Preaching with Power – Dr. Barry Black

Preaching With PowerThe first interview is with the chaplain of the United States Senate Dr. Barry Black. Dr. Black has had an illustrious career in Chaplaincy and is a demonstration that the Adventist Pastorate is not the only vocation for Seventh-day Adventist preachers.

Understanding of Preaching

Dr. Black acknowledges Phillip Brooks as informing his understanding of preaching and describes it as “truth through personality.” Dr. Black states that his “upbringing on welfare” shapes his preaching. I think that this is an important for preachers to recognize that God has chosen them at the present time to preach the Gospel to the people. Dr. Black reminds us that we cannot fight in other’s armor but we must preach the Gospel as ourselves.

Method of Sermon Preparation

Dr. Black states that his sermons come from his devotional life. Dr. Black states that he “preaches out of the overflow of [his] devotional life. He emphasizes the importance of reading reference materials, but also encourages preachers to use their own imagination. Dr. Black only provides an outline of his method, but the little he describes reminds me of another pastor’s. This pastor kept meticulous notes on his devotional life. His devotions for today are the basis of sermons for next year. That way he knows exactly what he will preach next year. The method is helpful in that it promotes a healthy devotional life, but one must be sure to add the second component of adding resource materials if one is to provide depth to the sermonic event.
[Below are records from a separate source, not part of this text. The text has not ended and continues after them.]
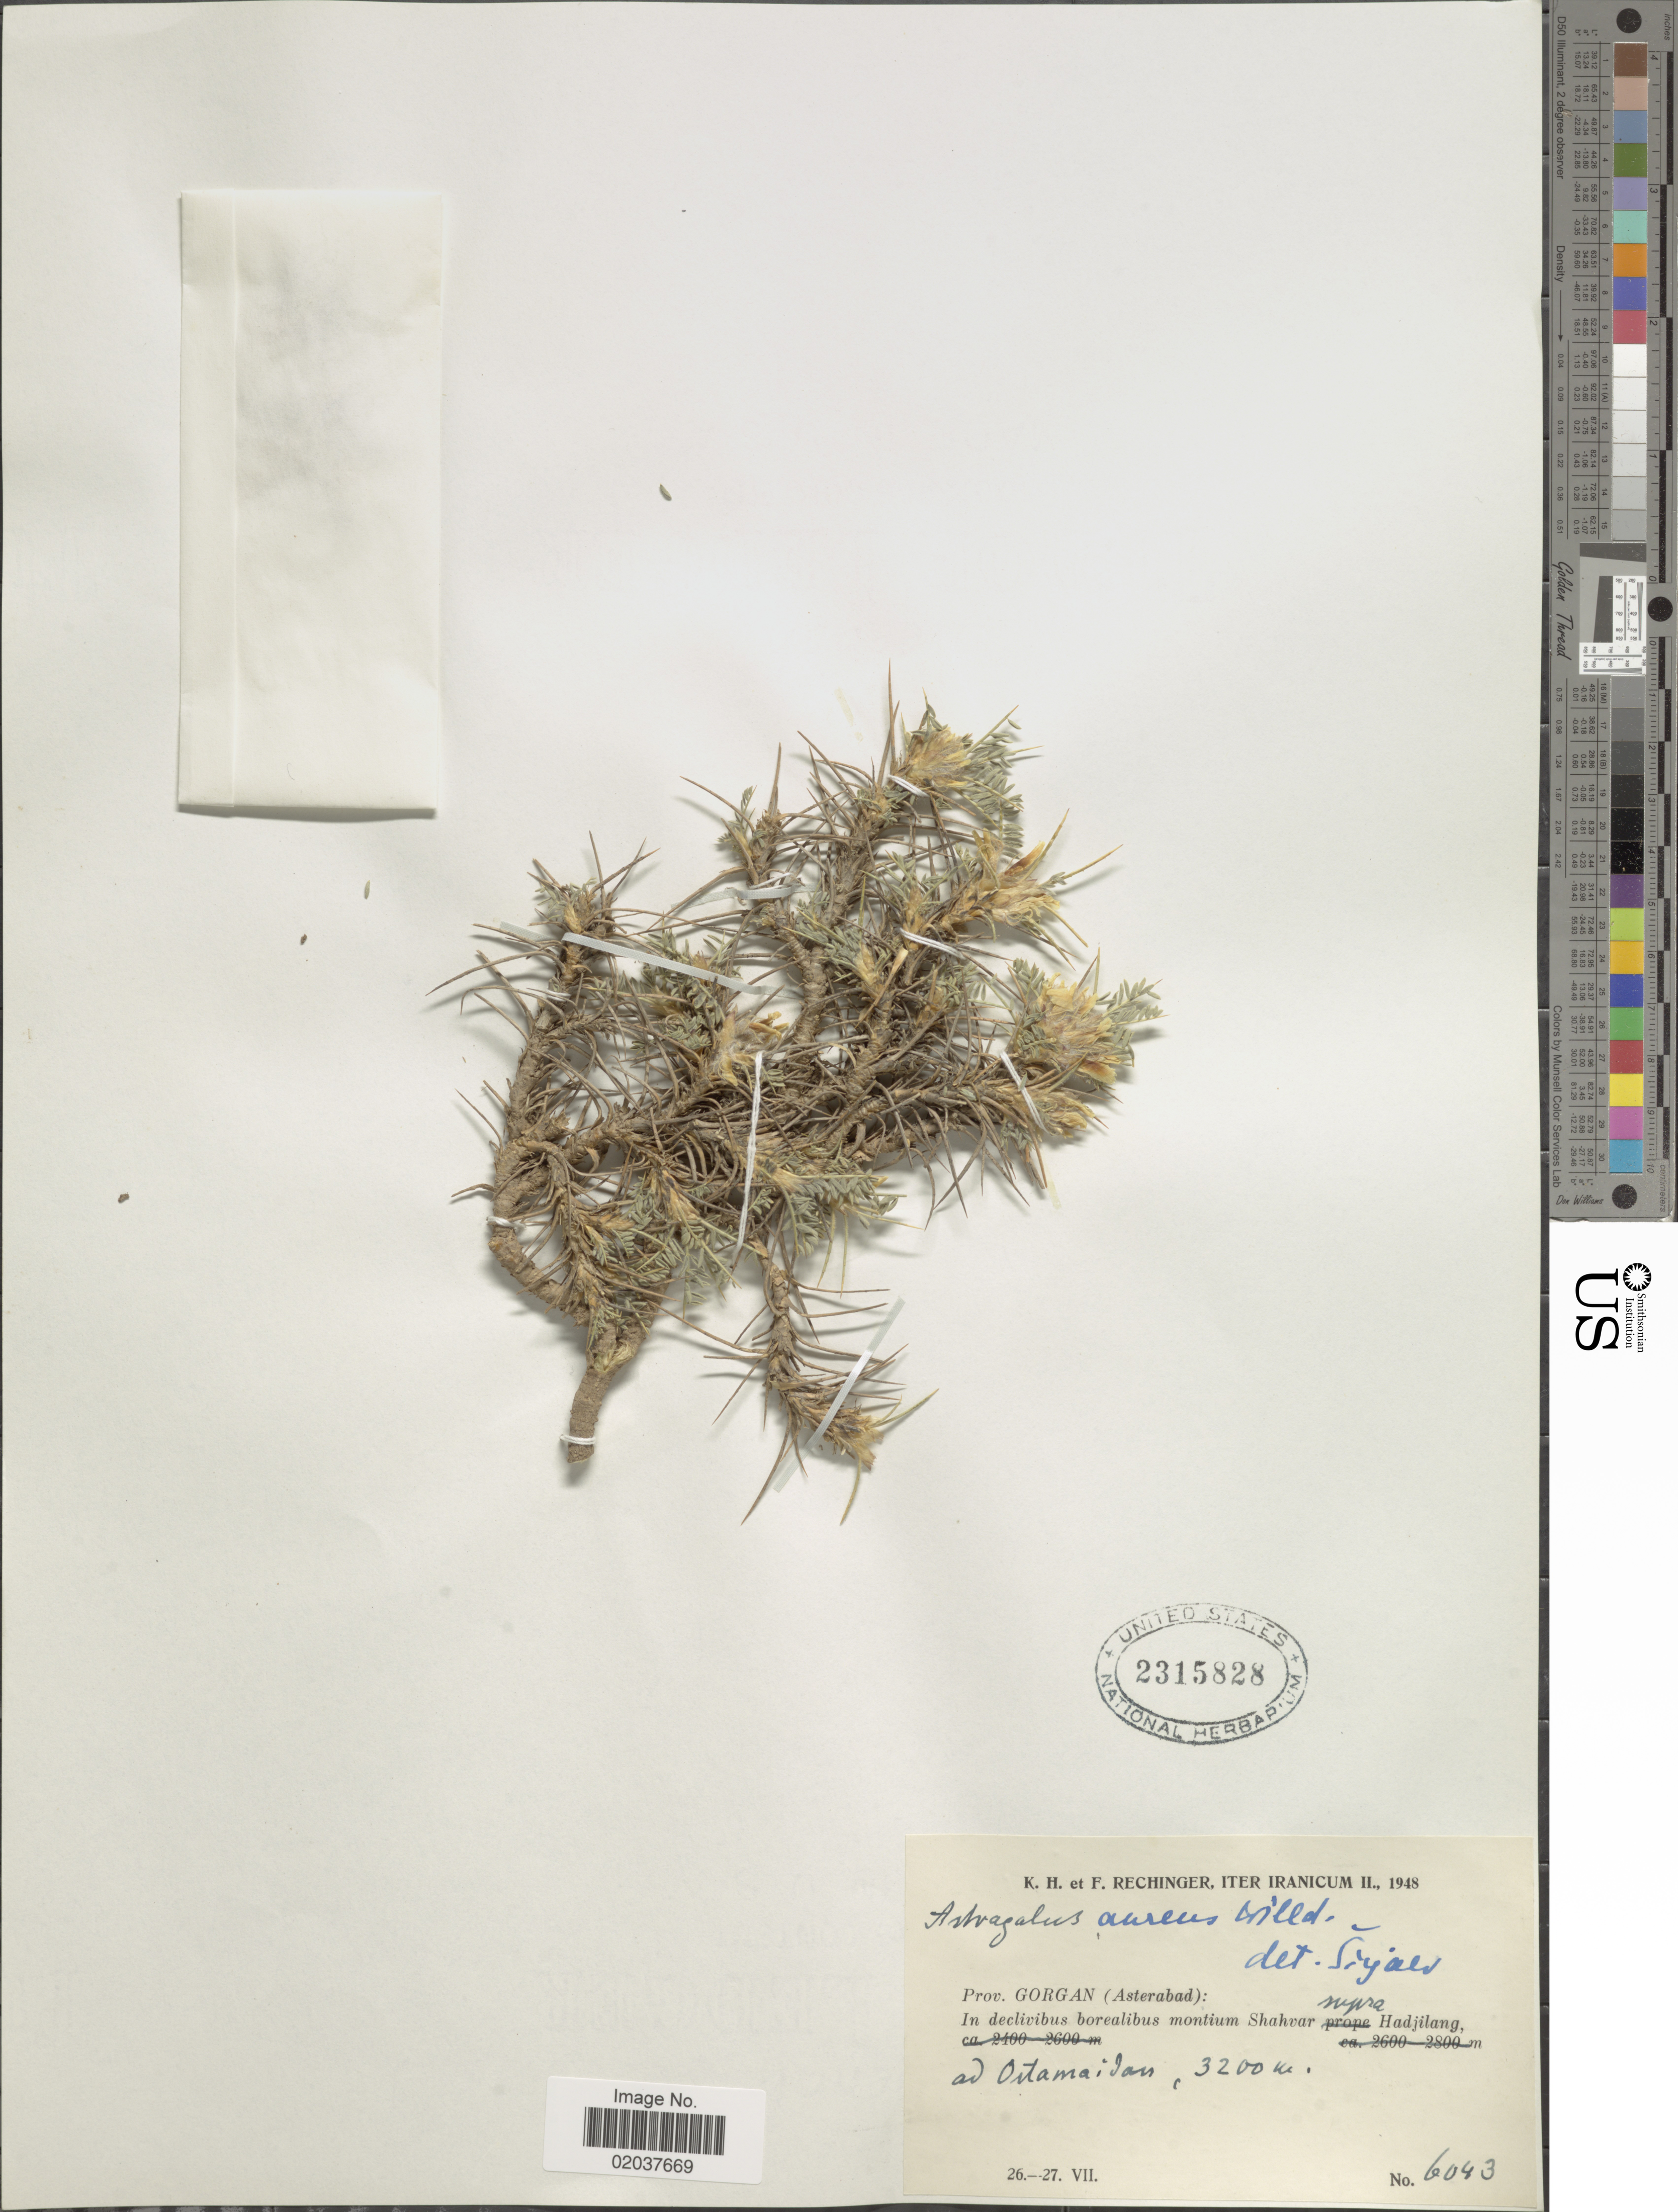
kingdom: Plantae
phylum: Tracheophyta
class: Magnoliopsida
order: Fabales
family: Fabaceae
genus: Astragalus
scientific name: Astragalus aureus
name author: Willd.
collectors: K. H. Rechinger & F. Rechinger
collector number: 6043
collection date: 1948-07-26/1948-07-27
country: Iran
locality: Prov. Gorgan, (Asterabad) Montium Shahrar supre Hadjilang ad Oitamaidan [interpreted]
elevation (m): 3200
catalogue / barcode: US 2315828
Understanding of Adventist Preaching

On page 17 Dr. Black states that Black SDA preachers have the challenge of making Adventist doctrines more attractive. He states one way of doing this as placing the doctrine in the Bible story. For example, he states why not preach the State of the dead within the context of a story like Lazerus. This idea is very intriguing. I was talking to someone the other day about how many times our preachers normally preach with imagination, but when they move to preaching the doctrines we end up with a “proof text method”. I think it would be interesting to place the doctrines in the Biblical story and more than Dr. Black’s suggestion to ask “why didn’t Lazerus tell about the glories of heaven,” I would push for a methodology that applies Dr. Mitchell’s idea of celebration to the doctrines. I would encourage the Black preacher to ask, “What is there in the doctrine to celebrate?”

Black Preaching: The Recovery of a Powerful Art

Understanding of Black Preaching

In the interview Dr. Black doesn’t speak explicitly about the nature of Black Preaching. He does refer to the fact that he has studied with Henry Mitchell. This might explain why Dr. Black explains the Black sermon as “narrative” and that there is a musicality and a lyrical quality. I think we must emphasize the form (narrative) that black sermons often take and the style (musicality and lyrical quality). This is important, but as we shall see, we also must include the distinctive theological focus that Black Preachers bring to the preaching event. This is shown in Cleophas LaRue’s Heart of Black Preaching as well as Dr. Calvin Rock’s article on Black SDA Preaching found in the September 2000 Ministry Magazine. In addition to the above Dr. Black speaks of the importance of understanding venue. You do not preach in the same way in every location. This is probably an important point for Dr. Black in that he has the opportunity to preach in many different settings. I think that appropriateness is important, but one must also keep in mind the importance of being a prophetic voice. This is a very important thing to keep in mind for those of us who are called to preach in other venues. As one who on occasion had to do this, we must find a way to determine what is appropriate, what should be preached, and also how we can give a call to better living informed by our understanding of the Gospel.